[Collected data]
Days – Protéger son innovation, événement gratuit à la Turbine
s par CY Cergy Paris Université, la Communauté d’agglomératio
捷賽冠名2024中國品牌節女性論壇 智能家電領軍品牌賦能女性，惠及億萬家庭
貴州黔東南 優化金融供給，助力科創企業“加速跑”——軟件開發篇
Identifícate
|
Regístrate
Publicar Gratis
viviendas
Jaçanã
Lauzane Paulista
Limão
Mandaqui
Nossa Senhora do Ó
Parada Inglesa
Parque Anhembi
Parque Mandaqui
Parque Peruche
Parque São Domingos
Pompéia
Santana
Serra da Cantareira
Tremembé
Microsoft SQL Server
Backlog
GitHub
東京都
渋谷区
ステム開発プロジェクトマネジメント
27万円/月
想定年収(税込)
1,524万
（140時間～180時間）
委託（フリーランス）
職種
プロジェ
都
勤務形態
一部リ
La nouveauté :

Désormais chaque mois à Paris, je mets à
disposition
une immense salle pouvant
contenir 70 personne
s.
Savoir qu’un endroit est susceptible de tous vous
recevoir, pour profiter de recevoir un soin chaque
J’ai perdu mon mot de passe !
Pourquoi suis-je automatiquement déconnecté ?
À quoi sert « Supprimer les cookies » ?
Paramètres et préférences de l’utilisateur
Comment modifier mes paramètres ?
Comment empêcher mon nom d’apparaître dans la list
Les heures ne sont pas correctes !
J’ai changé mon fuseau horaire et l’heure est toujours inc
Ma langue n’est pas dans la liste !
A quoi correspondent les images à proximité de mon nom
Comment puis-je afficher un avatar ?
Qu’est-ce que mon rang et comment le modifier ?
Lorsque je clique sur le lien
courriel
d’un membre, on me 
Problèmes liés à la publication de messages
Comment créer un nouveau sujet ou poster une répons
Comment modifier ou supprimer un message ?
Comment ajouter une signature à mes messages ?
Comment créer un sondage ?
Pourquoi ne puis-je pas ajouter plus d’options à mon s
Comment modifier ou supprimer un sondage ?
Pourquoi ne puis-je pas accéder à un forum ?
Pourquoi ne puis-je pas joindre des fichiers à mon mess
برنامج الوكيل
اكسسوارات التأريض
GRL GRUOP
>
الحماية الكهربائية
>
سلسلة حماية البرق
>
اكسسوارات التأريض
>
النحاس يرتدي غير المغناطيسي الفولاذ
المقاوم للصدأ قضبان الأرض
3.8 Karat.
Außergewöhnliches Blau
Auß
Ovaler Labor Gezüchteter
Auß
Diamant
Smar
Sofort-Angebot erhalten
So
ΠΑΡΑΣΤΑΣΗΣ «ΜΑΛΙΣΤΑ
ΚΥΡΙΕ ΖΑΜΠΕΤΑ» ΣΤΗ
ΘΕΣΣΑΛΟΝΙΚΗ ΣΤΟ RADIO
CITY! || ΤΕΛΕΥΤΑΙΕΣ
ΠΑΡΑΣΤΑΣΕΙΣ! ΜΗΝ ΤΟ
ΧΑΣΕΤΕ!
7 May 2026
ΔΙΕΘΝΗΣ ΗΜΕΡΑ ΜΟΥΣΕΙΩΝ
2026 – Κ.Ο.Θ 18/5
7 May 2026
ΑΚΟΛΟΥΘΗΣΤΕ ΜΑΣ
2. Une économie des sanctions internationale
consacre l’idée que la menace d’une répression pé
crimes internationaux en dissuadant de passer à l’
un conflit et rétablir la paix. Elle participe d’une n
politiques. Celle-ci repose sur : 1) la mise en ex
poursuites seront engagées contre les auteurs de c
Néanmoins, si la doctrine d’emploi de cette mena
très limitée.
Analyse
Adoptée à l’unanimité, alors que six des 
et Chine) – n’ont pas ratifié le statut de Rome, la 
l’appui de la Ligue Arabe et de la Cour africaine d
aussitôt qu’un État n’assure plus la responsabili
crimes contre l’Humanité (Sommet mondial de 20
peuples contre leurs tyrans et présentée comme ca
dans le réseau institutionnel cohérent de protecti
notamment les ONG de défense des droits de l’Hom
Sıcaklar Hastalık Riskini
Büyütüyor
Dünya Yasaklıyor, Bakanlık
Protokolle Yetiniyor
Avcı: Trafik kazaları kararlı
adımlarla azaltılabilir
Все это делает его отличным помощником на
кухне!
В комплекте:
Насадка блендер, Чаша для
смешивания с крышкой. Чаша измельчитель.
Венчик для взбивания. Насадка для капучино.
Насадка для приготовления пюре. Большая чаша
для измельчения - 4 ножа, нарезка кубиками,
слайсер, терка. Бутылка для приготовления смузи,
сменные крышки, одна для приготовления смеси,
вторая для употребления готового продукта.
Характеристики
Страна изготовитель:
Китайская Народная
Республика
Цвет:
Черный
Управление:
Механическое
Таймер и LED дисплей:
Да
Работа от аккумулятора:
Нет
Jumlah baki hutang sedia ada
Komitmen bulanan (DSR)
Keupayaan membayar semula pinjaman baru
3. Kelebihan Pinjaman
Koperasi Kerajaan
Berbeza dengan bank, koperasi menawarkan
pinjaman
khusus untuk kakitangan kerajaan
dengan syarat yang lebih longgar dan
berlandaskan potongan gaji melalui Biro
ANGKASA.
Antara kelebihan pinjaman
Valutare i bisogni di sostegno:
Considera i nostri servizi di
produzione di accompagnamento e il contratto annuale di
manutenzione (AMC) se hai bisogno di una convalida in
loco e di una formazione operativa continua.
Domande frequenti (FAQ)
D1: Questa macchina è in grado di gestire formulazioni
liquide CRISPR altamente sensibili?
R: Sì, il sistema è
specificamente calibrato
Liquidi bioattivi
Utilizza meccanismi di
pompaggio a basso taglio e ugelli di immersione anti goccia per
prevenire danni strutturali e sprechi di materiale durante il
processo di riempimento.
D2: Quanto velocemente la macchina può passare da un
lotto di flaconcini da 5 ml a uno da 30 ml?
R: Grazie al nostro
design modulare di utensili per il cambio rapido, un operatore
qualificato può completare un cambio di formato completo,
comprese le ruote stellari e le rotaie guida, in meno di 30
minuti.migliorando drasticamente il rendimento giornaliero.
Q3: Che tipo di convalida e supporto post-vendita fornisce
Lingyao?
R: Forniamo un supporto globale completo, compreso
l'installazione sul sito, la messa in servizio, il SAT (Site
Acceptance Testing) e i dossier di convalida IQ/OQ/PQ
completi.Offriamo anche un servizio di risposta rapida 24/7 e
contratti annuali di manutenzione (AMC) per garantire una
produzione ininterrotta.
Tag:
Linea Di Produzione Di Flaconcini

■ Task: What is needed is a verbatim copy of every line in the records above from the one containing "برنامج الوكيل" down to the one containing "poursuites seront engagées", both included, and nothing more.

■ Response:
برنامج الوكيل
اكسسوارات التأريض
GRL GRUOP
>
الحماية الكهربائية
>
سلسلة حماية البرق
>
اكسسوارات التأريض
>
النحاس يرتدي غير المغناطيسي الفولاذ
المقاوم للصدأ قضبان الأرض
3.8 Karat.
Außergewöhnliches Blau
Auß
Ovaler Labor Gezüchteter
Auß
Diamant
Smar
Sofort-Angebot erhalten
So
ΠΑΡΑΣΤΑΣΗΣ «ΜΑΛΙΣΤΑ
ΚΥΡΙΕ ΖΑΜΠΕΤΑ» ΣΤΗ
ΘΕΣΣΑΛΟΝΙΚΗ ΣΤΟ RADIO
CITY! || ΤΕΛΕΥΤΑΙΕΣ
ΠΑΡΑΣΤΑΣΕΙΣ! ΜΗΝ ΤΟ
ΧΑΣΕΤΕ!
7 May 2026
ΔΙΕΘΝΗΣ ΗΜΕΡΑ ΜΟΥΣΕΙΩΝ
2026 – Κ.Ο.Θ 18/5
7 May 2026
ΑΚΟΛΟΥΘΗΣΤΕ ΜΑΣ
2. Une économie des sanctions internationale
consacre l’idée que la menace d’une répression pé
crimes internationaux en dissuadant de passer à l’
un conflit et rétablir la paix. Elle participe d’une n
politiques. Celle-ci repose sur : 1) la mise en ex
poursuites seront engagées contre les auteurs de c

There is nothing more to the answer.